Friday, November 13th Luke 13:1-9

At that very time there were some present who told him about the Galileans whose blood Pilate had mingled with their sacrifices. He asked them, “Do you think that because these Galileans suffered in this way they were worse sinners than all other Galileans? No, I tell you; but unless you repent, you will all perish as they did. Or those eighteen who were killed when the tower of Siloam fell on them–do you think that they were worse offenders than all the others living in Jerusalem? No, I tell you; but unless you repent, you will all perish just as they did.” Then he told this parable: “A man had a fig tree planted in his vineyard; and he came looking for fruit on it and found none. So he said to the gardener, ‘See here! For three years I have come looking for fruit on this fig tree, and still I find none. Cut it down! Why should it be wasting the soil?’ He replied, ‘Sir, let it alone for one more year, until I dig around it and put manure on it. If it bears fruit next year, well and good; but if not, you can cut it down.'” Luke 13:1-9

The first part of this text is easy – why do we keep asking why bad things happen to good people? Because bad things keep happening to good people! And each and every time we ask the same question…
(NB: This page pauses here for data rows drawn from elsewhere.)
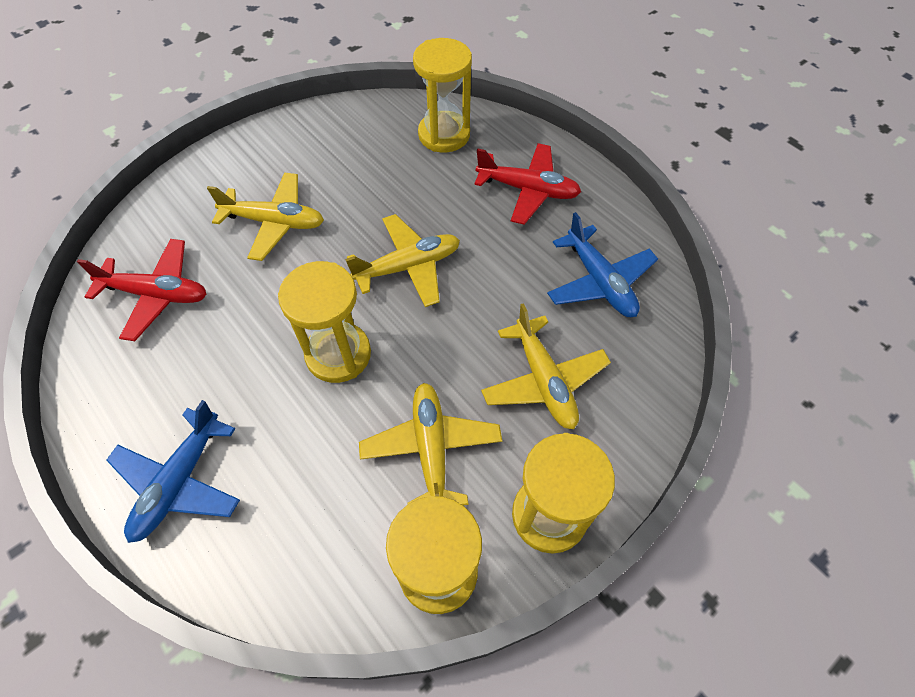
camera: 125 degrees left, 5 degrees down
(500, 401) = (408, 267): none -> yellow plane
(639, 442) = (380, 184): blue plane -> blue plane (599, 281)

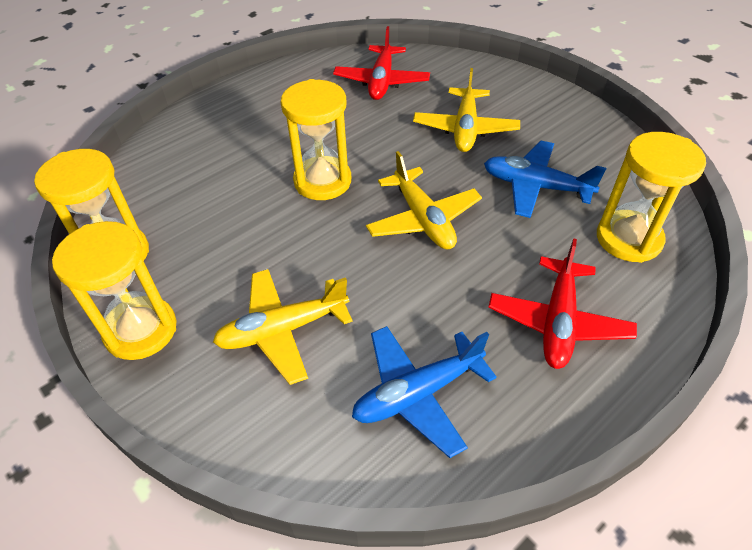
camera: 90 degrees right, 10 degrees down
(180, 481) = (224, 117): blue plane -> blue plane (535, 187)
(431, 449) = (222, 245): yellow plane -> none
Why, with thousands of acres of trees and open fields, does a tornado hit a high school? Insurance companies call such events “acts of God.” Is that why? God fingers innocent high school students? Really??!

Why does a charter bus drive off an overpass while bringing a college baseball team to the first games of their new season? Ah now, this we can seek to explain so it is less troubling. We can blame the driver or the road conditions. As long as we have someone to blame, we can leave God out of the picture. Can we?

Why do Sunni’s and Shiite’s continue blowing each other up, reenacting history instead of learning from it? Why doesn’t God stop them? Would they quit fighting if everybody became Christian? Hundreds of thousands of people in Northern Ireland would argue that doesn’t seem to help much. The people in the Middle East will have to learn the same lesson every other family feud teaches – we will either end up living together as friends or dying together as enemies! But where is God in that?

Jesus was confronted by those who asked him the “why” question. In his answer, he seems to be speaking from both sides of his mouth. First, he rejects the idea that God was punishing the Galileans who suffered under Pilate. But then he suggests that their lack of repentance had something to do with it….or does he? Read it again, read it slowly, and watch closely and you’ll see something else.

Jesus isn’t making a judgment on those who died under Pilate or those who died under the tower of Siloam, instead, he is turning the question back on top of the questioners. He doesn’t ask them about someone else’s past (which would be making a judgment call) but he redirects their attention to their own future. Rather than worrying about what happened to someone else, Jesus asks them to consider what they are going to be doing with and in their own lives.

His answer doesn’t answer the “why” question. The “why” question can’t be answered. It isn’t really a question anyway but an emotional grab for something to hold onto. But his answer does redirect them to focus on what to do next.

If you step back a little farther from these verses and look what happens right before and after them, see how they are “framed”, you will see that just before this story, Jesus comes down hard on our tendency to judge others. And then he heals a woman.

I think it might be as simple as that. In a world where bad things continue to happen to good people, in THIS world where we are called to walk in the footsteps of Jesus, we would do well to refrain from judging others and focus instead on bringing healing and making the world a better place, a little at a time, one day at a time, one person at a time. Rather than being captured by fear, we can released by faith. Isn’t that in fact what repentance is all about?

Let us pray: Dear Lord, our hearts go out to those who find themselves victims of the tragedies of life, those who die too young, those caught up in forces of evil which swirl around them. Set us free from worrying about “why” so we can focus instead on what people can do to make life better, on providing help, hope and healing. In Jesus’ name. Amen.


2 Responses to “Friday, November 13th Luke 13:1-9”

  1. Scott Says:


  2. Ted Byram Says:

    I came across your blog today and am looking forward to reading the past posts!
    This post resonated so loudly with me I have though similar sentiments more than once.